## SUAS TAREFAS
1 - Resuma em duas frases a notícia sobre o arsenal nuclear da França.
2 - Reproduza sem alterações o trecho da notícia que começa em "Macron afirmou que" e vai até "informações técnicas adicionais.".

═══ TRECHO CITADO ═══

O presidente da França, Emmanuel Macron , anunciou na última segunda-feira (2) o aumento do número de ogivas nucleares do país. A declaração foi feita durante visita à base de submarinos nucleares de Île Longue, em meio ao agravamento das tensões no Oriente Médio.
Macron afirmou que a modernização do sistema de dissuasão francês é estratégica para garantir a segurança nacional e contribuir para a proteção da Europa. Segundo ele, a atualização do arsenal é prioridade diante do cenário internacional. O presidente não detalhou a quantidade de ogivas que será incorporada nem apresentou informações técnicas adicionais.
A França é atualmente o único país da União Europeia com armamento nuclear e possui o quarto maior estoque do mundo, estimado em cerca de 290 ogivas, atrás de Rússia, Estados Unidos e China. Dados da Campanha Internacional para Abolir as Armas Nucleares indicam que Israel mantém aproximadamente 90 ogivas.
A decisão ocorre paralelamente à escalada do conflito envolvendo Irã, Estados Unidos e Israel. No fim de semana, forças americanas e israelenses realizaram ataques contra alvos iranianos. Em resposta, Teerã lançou centenas de drones e mísseis contra Israel e países do Golfo, atingindo bases militares, aeroportos e estruturas ligadas ao setor de petróleo.

═══ DADOS BRUTOS ═══

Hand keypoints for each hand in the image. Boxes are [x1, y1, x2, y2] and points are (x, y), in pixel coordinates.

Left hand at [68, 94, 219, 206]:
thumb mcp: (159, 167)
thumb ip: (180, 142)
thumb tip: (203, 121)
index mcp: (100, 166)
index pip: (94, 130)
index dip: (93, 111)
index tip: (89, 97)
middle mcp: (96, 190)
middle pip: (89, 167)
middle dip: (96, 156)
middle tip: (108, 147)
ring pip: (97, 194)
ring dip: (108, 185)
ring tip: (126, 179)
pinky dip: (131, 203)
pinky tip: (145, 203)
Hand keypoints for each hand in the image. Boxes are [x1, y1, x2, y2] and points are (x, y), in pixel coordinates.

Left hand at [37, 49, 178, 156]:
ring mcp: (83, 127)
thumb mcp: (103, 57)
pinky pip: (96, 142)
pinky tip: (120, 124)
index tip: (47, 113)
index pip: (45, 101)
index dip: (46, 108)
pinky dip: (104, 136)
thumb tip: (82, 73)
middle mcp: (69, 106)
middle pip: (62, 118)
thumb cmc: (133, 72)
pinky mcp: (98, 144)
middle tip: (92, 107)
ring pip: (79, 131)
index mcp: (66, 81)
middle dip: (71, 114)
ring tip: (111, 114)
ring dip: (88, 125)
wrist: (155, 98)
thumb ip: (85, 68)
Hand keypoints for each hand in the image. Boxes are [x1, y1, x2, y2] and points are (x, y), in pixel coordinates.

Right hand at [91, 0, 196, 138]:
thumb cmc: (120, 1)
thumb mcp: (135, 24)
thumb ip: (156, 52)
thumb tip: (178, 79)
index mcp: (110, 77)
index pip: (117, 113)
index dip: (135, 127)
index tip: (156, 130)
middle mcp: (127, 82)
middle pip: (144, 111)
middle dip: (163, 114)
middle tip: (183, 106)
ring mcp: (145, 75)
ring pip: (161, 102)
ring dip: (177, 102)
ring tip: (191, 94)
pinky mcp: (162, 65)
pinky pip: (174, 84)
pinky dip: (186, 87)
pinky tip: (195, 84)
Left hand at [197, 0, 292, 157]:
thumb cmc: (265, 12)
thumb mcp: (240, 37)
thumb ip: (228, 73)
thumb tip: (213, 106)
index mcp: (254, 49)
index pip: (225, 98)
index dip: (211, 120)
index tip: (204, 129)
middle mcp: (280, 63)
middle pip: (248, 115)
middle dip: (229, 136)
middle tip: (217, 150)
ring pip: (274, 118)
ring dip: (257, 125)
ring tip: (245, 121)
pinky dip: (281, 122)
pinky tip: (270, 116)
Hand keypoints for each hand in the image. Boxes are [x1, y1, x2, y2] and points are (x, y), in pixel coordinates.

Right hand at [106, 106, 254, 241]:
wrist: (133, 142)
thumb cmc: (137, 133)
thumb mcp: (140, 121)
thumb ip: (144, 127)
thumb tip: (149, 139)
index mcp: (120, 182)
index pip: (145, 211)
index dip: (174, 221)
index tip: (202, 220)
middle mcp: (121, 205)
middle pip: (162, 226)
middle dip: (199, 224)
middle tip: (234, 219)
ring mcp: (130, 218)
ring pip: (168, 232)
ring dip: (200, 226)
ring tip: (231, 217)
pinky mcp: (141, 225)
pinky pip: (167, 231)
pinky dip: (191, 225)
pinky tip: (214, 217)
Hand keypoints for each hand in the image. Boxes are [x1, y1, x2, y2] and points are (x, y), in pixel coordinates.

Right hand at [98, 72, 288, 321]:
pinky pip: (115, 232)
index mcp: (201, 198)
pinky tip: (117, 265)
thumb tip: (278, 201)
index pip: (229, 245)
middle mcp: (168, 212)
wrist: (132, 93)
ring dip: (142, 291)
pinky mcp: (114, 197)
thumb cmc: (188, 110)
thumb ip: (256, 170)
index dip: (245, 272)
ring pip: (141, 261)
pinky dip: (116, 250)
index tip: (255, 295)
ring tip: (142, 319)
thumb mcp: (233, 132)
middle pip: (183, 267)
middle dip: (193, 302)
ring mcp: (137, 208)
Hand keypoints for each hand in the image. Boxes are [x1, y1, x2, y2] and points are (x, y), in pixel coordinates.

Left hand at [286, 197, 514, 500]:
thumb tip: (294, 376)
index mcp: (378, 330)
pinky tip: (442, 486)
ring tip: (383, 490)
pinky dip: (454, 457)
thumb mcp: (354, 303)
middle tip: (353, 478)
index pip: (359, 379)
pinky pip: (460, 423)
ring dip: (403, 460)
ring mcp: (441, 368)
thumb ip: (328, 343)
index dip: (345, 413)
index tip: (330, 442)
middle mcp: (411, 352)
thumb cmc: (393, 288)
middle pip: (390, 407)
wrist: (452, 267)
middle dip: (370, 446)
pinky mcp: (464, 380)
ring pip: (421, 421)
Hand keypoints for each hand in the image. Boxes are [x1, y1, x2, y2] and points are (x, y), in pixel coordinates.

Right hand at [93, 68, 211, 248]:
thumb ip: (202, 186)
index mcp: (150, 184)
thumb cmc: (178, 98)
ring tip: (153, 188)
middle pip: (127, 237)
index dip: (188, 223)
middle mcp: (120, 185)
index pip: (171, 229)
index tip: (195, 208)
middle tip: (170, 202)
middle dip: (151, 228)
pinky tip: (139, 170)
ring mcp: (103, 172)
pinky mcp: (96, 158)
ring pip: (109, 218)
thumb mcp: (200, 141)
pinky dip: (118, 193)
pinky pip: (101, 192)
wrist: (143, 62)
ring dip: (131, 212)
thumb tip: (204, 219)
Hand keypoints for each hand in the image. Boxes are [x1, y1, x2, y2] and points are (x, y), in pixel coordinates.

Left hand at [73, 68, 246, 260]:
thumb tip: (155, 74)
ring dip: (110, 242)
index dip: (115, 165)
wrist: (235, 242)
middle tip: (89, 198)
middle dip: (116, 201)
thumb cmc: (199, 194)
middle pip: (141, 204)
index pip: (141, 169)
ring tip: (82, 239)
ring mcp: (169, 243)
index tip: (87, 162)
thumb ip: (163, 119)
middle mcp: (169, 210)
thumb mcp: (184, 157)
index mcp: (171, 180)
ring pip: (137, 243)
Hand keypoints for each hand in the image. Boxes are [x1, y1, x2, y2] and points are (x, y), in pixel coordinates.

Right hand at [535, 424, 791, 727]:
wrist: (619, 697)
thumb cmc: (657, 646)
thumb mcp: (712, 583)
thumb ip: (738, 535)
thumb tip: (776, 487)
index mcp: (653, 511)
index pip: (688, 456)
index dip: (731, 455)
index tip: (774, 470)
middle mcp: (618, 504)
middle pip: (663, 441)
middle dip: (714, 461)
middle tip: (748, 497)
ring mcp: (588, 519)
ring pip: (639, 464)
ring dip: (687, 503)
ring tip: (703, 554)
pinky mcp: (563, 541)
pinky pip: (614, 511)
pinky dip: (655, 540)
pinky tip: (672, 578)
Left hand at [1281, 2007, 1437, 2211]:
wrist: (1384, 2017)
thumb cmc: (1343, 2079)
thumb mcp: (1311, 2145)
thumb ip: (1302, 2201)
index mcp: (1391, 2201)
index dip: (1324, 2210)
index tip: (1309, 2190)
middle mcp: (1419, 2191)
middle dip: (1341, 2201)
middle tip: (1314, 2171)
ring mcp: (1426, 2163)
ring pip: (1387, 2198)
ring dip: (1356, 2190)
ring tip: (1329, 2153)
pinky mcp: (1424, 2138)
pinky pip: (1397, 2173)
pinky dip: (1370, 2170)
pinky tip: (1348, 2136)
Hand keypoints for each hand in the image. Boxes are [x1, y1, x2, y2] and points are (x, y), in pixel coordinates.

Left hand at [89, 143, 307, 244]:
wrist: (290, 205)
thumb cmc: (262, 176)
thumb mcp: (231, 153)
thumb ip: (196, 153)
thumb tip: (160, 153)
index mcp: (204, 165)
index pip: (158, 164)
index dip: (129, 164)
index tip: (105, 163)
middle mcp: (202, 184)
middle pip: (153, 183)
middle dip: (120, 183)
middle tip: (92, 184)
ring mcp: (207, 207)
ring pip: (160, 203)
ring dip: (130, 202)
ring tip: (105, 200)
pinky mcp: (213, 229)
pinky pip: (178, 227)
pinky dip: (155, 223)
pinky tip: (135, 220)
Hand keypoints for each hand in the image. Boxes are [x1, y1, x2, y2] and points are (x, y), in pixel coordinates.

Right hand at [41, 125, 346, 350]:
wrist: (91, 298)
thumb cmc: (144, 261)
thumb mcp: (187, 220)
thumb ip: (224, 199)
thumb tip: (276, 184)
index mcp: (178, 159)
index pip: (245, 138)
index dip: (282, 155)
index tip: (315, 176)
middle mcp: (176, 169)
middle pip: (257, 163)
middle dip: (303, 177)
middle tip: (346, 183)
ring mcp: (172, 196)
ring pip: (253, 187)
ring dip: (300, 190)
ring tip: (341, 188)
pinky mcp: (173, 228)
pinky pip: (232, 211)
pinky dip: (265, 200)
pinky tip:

═══

## SOLUÇÕES EM ORDEM
1 - Durante visita à base de submarinos nucleares de Île Longue, o presidente Emmanuel Macron anunciou o aumento do número de ogivas nucleares da França e afirmou que a modernização da dissuasão é estratégica para a segurança nacional e a proteção da Europa, sem detalhar a quantidade de ogivas. Único país da União Europeia com armamento nuclear e dona do quarto maior estoque do mundo, com cerca de 290 ogivas, a França toma essa decisão paralelamente à escalada do conflito envolvendo Irã, Estados Unidos e Israel.

2 -
Macron afirmou que a modernização do sistema de dissuasão francês é estratégica para garantir a segurança nacional e contribuir para a proteção da Europa. Segundo ele, a atualização do arsenal é prioridade diante do cenário internacional. O presidente não detalhou a quantidade de ogivas que será incorporada nem apresentou informações técnicas adicionais.